* **EXERCISE OBJECTIVE**
Only these lines of the data below are wanted: the one with "root of tail: (654, 240)", the one with "right eye: (444, 304)", and any lines between them, each repeated exactly.

[Dataset entries]
=== Section Start ===
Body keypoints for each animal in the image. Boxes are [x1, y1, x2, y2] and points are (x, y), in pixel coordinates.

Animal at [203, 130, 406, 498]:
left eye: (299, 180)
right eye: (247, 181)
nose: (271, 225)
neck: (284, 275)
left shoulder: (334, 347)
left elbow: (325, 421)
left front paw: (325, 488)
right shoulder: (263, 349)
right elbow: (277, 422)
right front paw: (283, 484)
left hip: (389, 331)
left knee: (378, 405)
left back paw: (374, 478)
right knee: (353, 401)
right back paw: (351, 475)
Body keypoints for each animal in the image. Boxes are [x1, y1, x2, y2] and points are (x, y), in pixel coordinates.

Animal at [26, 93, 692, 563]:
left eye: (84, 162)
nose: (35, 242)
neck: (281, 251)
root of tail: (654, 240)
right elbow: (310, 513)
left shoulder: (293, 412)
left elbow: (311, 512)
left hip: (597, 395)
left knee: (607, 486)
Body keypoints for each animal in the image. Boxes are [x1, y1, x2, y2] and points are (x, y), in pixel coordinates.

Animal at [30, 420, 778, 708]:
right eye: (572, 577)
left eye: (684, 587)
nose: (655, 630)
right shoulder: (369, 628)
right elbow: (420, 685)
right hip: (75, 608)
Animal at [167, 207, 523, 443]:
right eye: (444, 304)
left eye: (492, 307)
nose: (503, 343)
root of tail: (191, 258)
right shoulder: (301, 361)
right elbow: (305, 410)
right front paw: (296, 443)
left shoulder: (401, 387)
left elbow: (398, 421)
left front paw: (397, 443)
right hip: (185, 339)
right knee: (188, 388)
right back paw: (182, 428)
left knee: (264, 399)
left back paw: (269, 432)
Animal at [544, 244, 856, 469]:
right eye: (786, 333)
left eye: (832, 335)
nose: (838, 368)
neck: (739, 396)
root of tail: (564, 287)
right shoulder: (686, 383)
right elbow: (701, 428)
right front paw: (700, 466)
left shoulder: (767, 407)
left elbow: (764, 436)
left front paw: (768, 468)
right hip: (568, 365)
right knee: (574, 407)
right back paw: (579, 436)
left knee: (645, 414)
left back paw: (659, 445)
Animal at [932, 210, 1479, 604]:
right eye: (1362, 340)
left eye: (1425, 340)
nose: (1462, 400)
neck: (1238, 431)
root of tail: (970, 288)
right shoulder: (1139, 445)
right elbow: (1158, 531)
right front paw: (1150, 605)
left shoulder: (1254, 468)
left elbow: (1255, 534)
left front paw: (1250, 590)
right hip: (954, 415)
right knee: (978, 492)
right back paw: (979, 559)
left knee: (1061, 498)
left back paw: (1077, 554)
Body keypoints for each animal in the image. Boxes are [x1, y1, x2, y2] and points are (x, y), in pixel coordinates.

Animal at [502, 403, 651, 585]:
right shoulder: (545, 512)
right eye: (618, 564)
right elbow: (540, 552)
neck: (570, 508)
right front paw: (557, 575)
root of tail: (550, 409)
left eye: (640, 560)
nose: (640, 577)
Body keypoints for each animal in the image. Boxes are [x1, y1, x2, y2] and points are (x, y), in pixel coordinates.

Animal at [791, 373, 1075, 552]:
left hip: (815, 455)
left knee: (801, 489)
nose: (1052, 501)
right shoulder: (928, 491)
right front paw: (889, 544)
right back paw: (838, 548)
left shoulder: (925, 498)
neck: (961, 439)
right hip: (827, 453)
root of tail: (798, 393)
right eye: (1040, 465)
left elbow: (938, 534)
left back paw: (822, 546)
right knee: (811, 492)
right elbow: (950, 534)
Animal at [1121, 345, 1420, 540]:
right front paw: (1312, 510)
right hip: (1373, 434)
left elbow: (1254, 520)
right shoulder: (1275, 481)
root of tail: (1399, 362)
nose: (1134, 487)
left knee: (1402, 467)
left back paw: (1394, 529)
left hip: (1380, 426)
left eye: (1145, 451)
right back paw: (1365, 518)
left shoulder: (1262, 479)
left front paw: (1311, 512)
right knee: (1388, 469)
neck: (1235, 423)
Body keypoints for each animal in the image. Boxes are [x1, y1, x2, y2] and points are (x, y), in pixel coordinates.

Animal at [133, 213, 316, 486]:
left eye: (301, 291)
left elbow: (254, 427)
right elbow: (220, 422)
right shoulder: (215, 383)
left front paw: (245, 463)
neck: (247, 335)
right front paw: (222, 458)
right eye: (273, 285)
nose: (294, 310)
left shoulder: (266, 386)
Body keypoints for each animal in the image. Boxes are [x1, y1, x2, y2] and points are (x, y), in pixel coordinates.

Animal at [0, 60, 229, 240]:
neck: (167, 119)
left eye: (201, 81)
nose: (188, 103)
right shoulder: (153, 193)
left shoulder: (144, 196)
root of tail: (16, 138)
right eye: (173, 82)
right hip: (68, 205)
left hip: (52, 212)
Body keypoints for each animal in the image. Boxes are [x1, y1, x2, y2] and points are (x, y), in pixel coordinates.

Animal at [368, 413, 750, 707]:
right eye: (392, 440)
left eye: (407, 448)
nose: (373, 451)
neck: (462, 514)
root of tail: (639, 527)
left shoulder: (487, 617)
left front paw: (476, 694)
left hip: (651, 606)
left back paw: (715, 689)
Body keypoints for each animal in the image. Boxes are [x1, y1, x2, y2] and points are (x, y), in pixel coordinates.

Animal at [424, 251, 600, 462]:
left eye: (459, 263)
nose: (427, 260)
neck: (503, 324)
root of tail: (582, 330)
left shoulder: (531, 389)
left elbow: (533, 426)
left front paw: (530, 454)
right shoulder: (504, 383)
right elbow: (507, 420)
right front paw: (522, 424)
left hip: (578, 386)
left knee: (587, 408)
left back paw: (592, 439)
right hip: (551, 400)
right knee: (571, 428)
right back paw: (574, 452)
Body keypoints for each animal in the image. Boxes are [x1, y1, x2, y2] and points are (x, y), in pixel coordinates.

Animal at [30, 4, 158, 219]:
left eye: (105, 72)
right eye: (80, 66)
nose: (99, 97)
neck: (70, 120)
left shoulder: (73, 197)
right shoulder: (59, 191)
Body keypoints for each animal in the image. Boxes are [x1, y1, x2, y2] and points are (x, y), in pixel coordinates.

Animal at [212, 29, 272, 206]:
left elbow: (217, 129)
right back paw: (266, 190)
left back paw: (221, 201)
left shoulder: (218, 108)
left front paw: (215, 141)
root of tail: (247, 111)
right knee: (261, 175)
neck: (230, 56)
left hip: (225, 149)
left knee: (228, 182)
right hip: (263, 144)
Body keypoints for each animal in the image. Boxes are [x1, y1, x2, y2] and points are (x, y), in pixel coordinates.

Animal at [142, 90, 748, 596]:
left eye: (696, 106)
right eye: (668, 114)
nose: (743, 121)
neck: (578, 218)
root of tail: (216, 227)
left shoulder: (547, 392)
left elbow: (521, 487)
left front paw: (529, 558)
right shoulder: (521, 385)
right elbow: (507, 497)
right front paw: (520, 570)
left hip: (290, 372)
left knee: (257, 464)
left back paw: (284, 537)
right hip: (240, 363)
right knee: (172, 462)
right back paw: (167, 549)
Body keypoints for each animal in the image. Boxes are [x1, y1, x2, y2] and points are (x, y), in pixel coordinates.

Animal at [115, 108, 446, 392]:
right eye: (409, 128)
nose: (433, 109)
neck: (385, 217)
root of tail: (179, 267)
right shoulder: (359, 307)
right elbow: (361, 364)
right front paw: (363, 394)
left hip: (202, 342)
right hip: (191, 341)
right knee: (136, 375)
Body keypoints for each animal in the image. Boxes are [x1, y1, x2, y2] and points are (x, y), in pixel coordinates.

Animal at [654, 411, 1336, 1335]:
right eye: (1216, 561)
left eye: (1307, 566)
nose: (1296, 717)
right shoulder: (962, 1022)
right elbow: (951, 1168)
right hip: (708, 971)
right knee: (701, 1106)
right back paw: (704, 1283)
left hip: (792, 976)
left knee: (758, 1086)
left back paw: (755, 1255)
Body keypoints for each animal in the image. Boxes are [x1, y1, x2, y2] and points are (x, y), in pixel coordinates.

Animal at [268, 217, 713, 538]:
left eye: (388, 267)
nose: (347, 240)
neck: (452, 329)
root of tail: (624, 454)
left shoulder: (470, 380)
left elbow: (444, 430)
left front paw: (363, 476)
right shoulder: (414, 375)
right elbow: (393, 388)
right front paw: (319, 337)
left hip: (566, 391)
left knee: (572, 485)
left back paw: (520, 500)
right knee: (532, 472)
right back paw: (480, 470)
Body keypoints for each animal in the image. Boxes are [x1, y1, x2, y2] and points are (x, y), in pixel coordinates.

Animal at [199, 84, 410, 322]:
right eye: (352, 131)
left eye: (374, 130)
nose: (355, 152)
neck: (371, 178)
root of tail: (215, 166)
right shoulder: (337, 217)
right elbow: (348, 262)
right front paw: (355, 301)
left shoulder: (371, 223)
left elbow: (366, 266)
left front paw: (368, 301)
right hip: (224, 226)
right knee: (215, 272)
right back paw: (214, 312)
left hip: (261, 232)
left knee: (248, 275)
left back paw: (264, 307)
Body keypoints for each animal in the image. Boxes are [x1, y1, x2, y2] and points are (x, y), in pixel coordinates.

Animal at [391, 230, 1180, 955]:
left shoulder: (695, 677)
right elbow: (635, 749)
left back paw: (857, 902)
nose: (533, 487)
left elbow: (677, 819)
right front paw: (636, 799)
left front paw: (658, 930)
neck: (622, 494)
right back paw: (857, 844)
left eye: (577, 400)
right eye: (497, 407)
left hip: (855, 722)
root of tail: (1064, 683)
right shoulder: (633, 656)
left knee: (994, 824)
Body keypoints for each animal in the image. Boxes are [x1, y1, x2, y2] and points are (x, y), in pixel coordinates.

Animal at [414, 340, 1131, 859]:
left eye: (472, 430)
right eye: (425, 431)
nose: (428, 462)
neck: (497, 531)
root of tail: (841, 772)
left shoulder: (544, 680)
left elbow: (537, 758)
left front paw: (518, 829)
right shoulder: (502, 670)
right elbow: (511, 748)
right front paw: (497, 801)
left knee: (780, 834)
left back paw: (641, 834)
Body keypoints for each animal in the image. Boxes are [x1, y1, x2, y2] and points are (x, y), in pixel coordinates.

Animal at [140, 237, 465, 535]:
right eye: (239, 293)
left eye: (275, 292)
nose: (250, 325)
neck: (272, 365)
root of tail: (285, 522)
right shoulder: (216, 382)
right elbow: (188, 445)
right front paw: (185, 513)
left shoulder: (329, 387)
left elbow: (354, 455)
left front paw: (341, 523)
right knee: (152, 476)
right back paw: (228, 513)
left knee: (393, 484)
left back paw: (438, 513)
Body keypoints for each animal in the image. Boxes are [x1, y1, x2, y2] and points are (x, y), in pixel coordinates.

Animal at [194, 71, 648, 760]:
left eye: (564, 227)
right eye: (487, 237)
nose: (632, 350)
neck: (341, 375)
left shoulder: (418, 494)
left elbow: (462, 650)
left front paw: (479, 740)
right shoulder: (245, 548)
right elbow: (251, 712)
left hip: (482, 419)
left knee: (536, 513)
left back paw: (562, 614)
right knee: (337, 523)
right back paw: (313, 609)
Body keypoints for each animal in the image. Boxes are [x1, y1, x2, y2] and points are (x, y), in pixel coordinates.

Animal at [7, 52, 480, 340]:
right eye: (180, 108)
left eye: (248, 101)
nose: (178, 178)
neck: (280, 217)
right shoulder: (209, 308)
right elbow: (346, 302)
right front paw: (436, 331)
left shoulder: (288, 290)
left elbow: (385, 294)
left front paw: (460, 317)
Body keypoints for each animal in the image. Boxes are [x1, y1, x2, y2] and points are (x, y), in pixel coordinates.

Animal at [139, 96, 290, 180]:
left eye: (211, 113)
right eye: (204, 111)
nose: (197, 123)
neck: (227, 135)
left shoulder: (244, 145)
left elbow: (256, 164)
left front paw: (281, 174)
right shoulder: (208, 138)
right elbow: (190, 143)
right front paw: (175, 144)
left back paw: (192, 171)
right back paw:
=== Section End ===
* **OUTPUT FOR THIS TASK**
root of tail: (654, 240)
right elbow: (310, 513)
left shoulder: (293, 412)
left elbow: (311, 512)
left hip: (597, 395)
left knee: (607, 486)
Body keypoints for each animal in the image. Boxes are [x1, y1, x2, y2] and points are (x, y), in pixel coordinates.

Animal at [30, 420, 778, 708]:
right eye: (572, 577)
left eye: (684, 587)
nose: (655, 630)
right shoulder: (369, 628)
right elbow: (420, 685)
right hip: (75, 608)
Animal at [167, 207, 523, 443]:
right eye: (444, 304)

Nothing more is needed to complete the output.